One of the biggest drawbacks to running Starfield on the ROG Ally comes in the form of the dire battery life. During my testing, the game would frequently be pulling around 43 watts. To put that in perspective, even Cyberpunk 2077 has a longer battery life.
Of course with a complex release like Starfield, you’re going to need extra power to get it to run at a decent framerate. That’s not a get-out-of-jail-free card, obviously, but it is more understandable when it’s a big release like this.
I’d also avoid trying to play Starfield in docked mode if you can. You can’t really get away with running the game at 1080p, so unless you’re playing on a smaller screen, Starfield in 720p is going to look mighty stretched and distorted.
I did take some time to try out Starfield with the XG Mobile attached, and while the results were always going to be better than using just the ROG Ally, it’s a good example of how poorly optimized Starfield is for non-high-end hardware. I was able to hit 60 frames per second often with the XG Mobile on, but there were still plenty of drops in the more densely packed areas and firefights, even on low settings. Still, running the game in 1080p was a treat.
I should also note there’s a mod that injects Nvidia’s DLSS into Starfield. While DLSS itself is useless on the base ROG Ally, the mod also implements Xe Super Sampling (XeSS) as an alternative to AMD FSR 2.0. Should you try that out instead? Not really. There was barely a difference in performance for me I had some screen glitches.
As you can probably guess, I wasn’t expecting any miracles from the mod, but thought I’d try it out for you all just in case.
|Best Starfield ASUS ROG Ally Settings|
|Render Resolution Scale||75% to 100%|
|Upscaling||AMD FSR 2.0|
|Film Grain Intensity||Minimum|
|Enable Depth of FIeld||Off|
|ASUS ROG Ally Settings|
|Profile: Turbo 25w||Estimated Battery Life: 55 minutes|
|Docked Mode Resolution: 1280×720||Refresh Rate: 60 Hz|
|RAM Usage: 25%||CPU Usage: 70%|
|GPU Usage: 86%||GPU Temperature: 80 degrees|
|Performance Rating: 3/5|
Starfield: Steam Deck vs ASUS ROG Ally.
I’m a big fan of data to back up points. Check out the graph above. As you can see, in all four elements the ASUS ROG Ally outright beats the Steam Deck. The values vary from area to area, with some differences being as small as two frames per second, while others manage to up the frame count by eight.
I do need to stress all tests will offer different results based on a myriad of factors, so always take any benchmarks with a pinch of salt. That said, it’s clear the Steam Deck version of Starfield isn’t up to scratch, and the ASUS ROG Ally is the better option to play Starfield on.

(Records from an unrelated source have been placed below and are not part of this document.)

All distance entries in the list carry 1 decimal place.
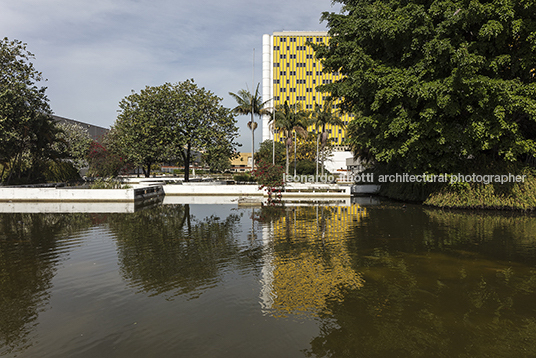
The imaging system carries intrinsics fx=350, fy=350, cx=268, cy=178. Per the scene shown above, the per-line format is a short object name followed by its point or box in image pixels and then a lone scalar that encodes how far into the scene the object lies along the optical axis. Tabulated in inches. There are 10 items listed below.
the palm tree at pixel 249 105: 1897.1
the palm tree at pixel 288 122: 1899.6
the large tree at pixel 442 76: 767.7
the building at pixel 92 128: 2822.3
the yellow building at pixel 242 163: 5119.6
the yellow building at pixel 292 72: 5000.0
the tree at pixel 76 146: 2320.4
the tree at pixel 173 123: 1612.9
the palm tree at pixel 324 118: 2058.3
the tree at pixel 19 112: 1438.2
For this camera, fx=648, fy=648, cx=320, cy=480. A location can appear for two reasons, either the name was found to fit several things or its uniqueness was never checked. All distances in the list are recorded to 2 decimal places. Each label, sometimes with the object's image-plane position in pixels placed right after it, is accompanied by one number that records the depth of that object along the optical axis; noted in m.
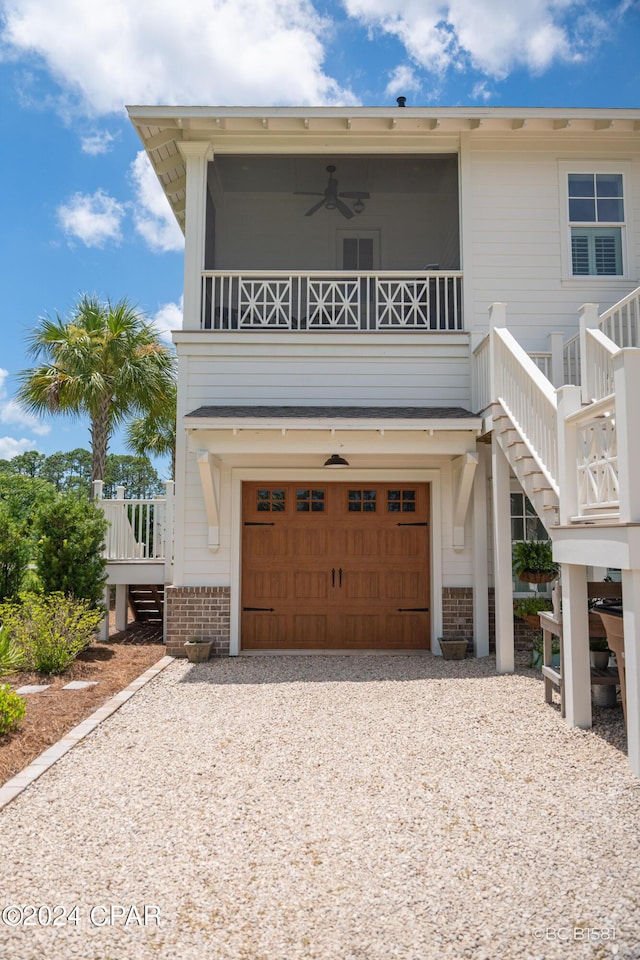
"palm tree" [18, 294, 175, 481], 12.71
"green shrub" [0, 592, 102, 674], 7.52
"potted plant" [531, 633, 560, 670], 7.61
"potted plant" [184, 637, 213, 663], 8.31
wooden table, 5.53
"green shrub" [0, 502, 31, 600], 9.36
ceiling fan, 10.55
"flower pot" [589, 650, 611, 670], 5.75
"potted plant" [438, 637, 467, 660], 8.35
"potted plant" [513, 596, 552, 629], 8.28
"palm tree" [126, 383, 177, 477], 13.77
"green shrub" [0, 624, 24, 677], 6.30
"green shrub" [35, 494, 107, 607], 8.81
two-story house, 8.66
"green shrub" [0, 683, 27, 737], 5.08
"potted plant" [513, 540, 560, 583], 8.01
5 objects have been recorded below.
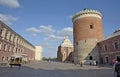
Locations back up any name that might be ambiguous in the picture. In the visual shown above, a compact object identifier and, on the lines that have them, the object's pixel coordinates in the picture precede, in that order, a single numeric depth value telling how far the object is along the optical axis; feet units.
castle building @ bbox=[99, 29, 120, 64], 56.16
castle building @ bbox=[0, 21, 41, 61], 55.65
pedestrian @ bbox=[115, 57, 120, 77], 14.51
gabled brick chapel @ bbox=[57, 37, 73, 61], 124.25
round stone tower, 71.55
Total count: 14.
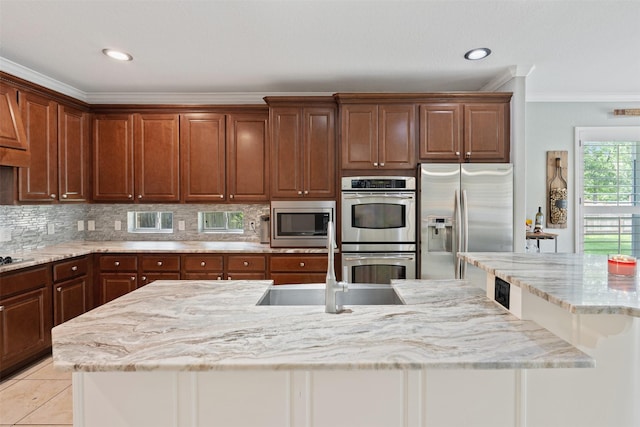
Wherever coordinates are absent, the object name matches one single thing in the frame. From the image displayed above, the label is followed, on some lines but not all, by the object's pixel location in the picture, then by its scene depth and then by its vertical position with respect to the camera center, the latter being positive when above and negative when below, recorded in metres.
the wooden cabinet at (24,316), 2.67 -0.85
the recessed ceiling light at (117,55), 2.89 +1.31
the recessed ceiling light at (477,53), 2.90 +1.31
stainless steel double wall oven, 3.47 -0.17
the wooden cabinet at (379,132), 3.52 +0.77
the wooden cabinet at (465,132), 3.50 +0.77
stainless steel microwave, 3.62 -0.12
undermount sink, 1.93 -0.47
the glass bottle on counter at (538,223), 4.00 -0.16
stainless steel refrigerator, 3.37 +0.05
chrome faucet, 1.42 -0.33
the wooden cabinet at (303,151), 3.62 +0.61
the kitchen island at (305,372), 1.00 -0.52
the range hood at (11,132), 2.80 +0.65
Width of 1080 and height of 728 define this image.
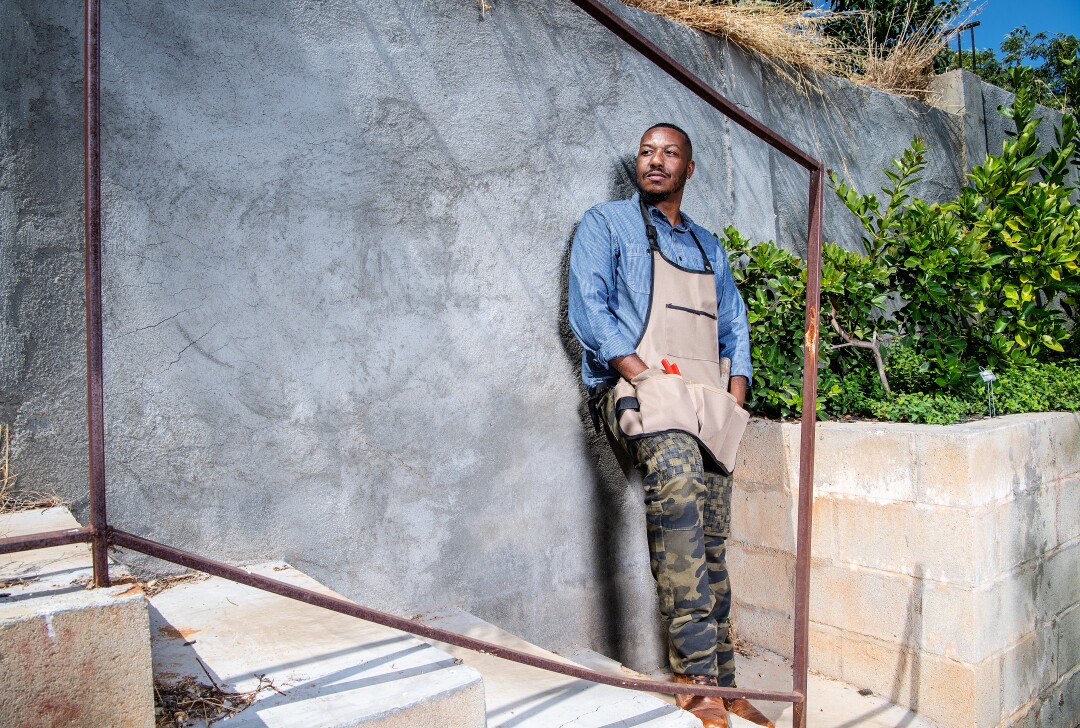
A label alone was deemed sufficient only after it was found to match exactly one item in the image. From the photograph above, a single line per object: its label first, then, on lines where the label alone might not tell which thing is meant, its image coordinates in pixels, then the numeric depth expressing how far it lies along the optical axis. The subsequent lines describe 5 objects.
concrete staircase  1.16
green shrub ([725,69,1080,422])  3.34
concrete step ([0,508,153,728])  1.12
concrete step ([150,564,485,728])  1.41
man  2.45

I went into Starfield expecting terrible performance. When you take a Bethesda game and try to run it on lesser hardware it wasn’t designed for, there are always going to be problems. I saw exactly that on the Steam Deck version. But in truth, I’m pleasantly surprised by how well Starfield runs on the ROG Ally.
It’s not perfect by any means – some areas push the ROG Ally to its limits. But on the whole? It’s perfectly serviceable and playable so long as you go in aware there will be some below 30 frame drops.
As of right now my advice is to hold off on purchasing Starfield until it’s had some patches or some mods have been more thoroughly tested. It can only get better, right? If, however, you’re desperate to play the space role-play game, just keep those expectations in check and you’ll come away happy with the performance.